Il concetto, la parola “casa” per ciascuno di noi ha probabilmente un significato diverso: dove si è cresciuti, dove si abita o dove si è vissuto un periodo particolarmente importante.
Per me “casa” è e sarà la casa dei miei genitori, quella in cui sono cresciuta con genitori, fratello e sorelle, arredata e modificata nel tempo come una tradizionale casa “borghese” ma con una dimensione libera dell’abitare, che la rendevano particolare per me e per tutti noi. Era una casa allegra, con il mare in vista dai balconi un po’ lontano ed una bella luce di levante e di mezzogiorno. Non c’era “il salotto buono” ma un bel salotto dove vivere la quotidianità e giocare: i bordi regolari di un tappeto persiano, per esempio, per me e mio fratello erano una pista per “ramette” (gioco temo estinto). E’ stata per noi, con i limiti che la vita impone, una casa felice. Negli anni gli inquilini fissi sono cambiati. Mia madre è mancata lì, con noi vicino a lei. Mia sorella Marina, è diventata la nuova “inquilina” e il centro della famiglia: il Natale, uno dopo l’altro, è stato vissuto sempre lì, tutti uniti con lo stesso affetto.

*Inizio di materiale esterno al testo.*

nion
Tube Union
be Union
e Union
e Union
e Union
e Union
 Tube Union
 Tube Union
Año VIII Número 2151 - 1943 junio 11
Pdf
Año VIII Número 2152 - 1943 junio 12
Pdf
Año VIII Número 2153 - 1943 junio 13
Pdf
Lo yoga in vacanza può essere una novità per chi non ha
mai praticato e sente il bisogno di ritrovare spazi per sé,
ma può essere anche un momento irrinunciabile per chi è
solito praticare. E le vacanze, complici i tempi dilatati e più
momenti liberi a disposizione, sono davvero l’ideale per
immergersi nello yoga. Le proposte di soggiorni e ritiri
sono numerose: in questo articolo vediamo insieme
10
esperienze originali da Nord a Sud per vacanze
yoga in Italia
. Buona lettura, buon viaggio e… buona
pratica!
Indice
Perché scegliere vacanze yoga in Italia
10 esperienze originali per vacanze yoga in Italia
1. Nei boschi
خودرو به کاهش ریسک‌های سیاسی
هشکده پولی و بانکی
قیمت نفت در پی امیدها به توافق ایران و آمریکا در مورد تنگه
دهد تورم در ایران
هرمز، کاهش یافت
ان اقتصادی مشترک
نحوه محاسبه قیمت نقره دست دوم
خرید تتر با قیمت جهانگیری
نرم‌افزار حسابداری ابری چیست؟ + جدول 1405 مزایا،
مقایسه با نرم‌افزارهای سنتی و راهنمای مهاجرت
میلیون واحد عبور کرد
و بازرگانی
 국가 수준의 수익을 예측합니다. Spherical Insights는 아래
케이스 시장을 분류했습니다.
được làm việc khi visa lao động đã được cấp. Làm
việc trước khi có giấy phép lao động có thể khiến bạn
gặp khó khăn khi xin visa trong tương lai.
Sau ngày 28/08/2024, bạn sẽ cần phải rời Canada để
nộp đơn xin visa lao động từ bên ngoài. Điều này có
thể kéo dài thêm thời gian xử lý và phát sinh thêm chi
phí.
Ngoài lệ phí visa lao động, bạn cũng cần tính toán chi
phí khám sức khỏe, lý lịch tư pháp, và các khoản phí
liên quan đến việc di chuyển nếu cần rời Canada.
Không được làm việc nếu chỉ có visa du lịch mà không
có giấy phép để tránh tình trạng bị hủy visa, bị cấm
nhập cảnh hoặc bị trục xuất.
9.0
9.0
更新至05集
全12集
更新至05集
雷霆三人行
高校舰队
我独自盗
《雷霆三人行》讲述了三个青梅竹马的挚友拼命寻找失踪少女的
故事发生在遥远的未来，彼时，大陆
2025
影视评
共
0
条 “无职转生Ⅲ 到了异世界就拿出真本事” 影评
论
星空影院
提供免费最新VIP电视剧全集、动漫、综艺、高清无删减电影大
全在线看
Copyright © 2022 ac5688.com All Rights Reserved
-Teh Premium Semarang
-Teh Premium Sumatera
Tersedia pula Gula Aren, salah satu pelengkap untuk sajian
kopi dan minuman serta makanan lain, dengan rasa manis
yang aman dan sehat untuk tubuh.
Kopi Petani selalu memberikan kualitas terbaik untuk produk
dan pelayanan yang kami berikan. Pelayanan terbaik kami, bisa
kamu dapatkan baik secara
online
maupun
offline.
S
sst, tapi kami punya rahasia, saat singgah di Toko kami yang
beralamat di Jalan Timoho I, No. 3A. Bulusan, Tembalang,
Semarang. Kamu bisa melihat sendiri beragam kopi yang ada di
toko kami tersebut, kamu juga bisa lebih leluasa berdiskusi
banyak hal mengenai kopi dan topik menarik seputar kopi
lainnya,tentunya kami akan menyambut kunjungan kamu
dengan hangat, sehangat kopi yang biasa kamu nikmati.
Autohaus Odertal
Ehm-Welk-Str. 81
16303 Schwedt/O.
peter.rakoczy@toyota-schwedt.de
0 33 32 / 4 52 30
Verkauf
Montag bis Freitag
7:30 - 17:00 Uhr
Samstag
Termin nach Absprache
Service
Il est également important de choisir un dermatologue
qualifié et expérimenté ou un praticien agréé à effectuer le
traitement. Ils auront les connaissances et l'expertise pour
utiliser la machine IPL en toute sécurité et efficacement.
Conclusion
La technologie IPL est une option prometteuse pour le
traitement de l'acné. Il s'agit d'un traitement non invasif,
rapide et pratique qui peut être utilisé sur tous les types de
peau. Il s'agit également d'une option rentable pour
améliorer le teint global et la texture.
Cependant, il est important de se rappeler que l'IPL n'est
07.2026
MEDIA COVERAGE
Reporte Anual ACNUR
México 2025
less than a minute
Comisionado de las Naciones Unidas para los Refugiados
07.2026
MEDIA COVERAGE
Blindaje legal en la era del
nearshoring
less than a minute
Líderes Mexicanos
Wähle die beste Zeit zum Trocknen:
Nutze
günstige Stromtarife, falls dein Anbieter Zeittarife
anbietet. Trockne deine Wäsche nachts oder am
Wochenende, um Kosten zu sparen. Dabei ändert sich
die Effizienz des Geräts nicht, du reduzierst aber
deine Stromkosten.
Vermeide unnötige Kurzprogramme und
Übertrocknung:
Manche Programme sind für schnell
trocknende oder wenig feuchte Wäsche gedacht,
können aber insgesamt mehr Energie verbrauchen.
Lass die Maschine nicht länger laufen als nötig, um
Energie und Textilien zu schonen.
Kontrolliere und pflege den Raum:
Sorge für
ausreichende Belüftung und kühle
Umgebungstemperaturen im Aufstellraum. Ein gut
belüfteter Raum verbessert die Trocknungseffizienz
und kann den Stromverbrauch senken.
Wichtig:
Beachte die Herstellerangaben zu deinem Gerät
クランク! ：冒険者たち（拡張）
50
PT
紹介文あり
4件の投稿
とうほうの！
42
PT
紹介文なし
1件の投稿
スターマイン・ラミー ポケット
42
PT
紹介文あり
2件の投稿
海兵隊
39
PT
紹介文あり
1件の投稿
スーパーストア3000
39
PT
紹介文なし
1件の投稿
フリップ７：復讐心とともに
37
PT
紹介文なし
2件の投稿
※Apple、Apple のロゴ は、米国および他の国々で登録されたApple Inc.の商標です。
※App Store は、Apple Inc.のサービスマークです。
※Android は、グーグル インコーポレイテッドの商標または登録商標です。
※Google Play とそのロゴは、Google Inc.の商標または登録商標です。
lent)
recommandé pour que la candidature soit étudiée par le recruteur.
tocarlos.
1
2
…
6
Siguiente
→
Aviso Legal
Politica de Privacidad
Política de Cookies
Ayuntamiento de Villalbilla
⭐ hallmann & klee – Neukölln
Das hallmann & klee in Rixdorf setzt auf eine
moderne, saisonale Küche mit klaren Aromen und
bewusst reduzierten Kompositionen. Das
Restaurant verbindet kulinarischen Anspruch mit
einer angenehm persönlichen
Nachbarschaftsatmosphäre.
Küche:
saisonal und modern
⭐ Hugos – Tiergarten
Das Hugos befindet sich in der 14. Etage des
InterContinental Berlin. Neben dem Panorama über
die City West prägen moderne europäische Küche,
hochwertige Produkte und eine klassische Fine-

Quando Marina, troppo presto e senza preavviso, ci ha lasciato mi è stato subito chiaro come un’epoca fosse fatalmente finita. Ho sentito allora l’esigenza di fotografare la casa: che era sì “LA CASA” ma anche specchio della sua identità. I suoi oggetti, il suo ordine disordinato, il suo studio, le sue foto, gli oggetti conservati con affetto nel tempo, mi trasmettevano un’immagine di mia sorella che sentivo il bisogno di conservare.
Per questa ragione, in maniera quasi maniacale, ho fotografato tutti gli ambienti e quello che contenevano; le fotografie che presento sono una selezione di quello che ho fotografato nelle due-tre settimane successive alla sua perdita.
My interest for house interiors started after the loss of my older sister Marina in 2013. In the days after her death I took pictures of her house in a systematic way, every room, every detail, searching for memories of her past, my past, my family past. I understood from that experience the obvious fact that the place where we leave is a geological stratification of our lives. Every object, also the most trivial, has a secret life only known to the house inhabitant.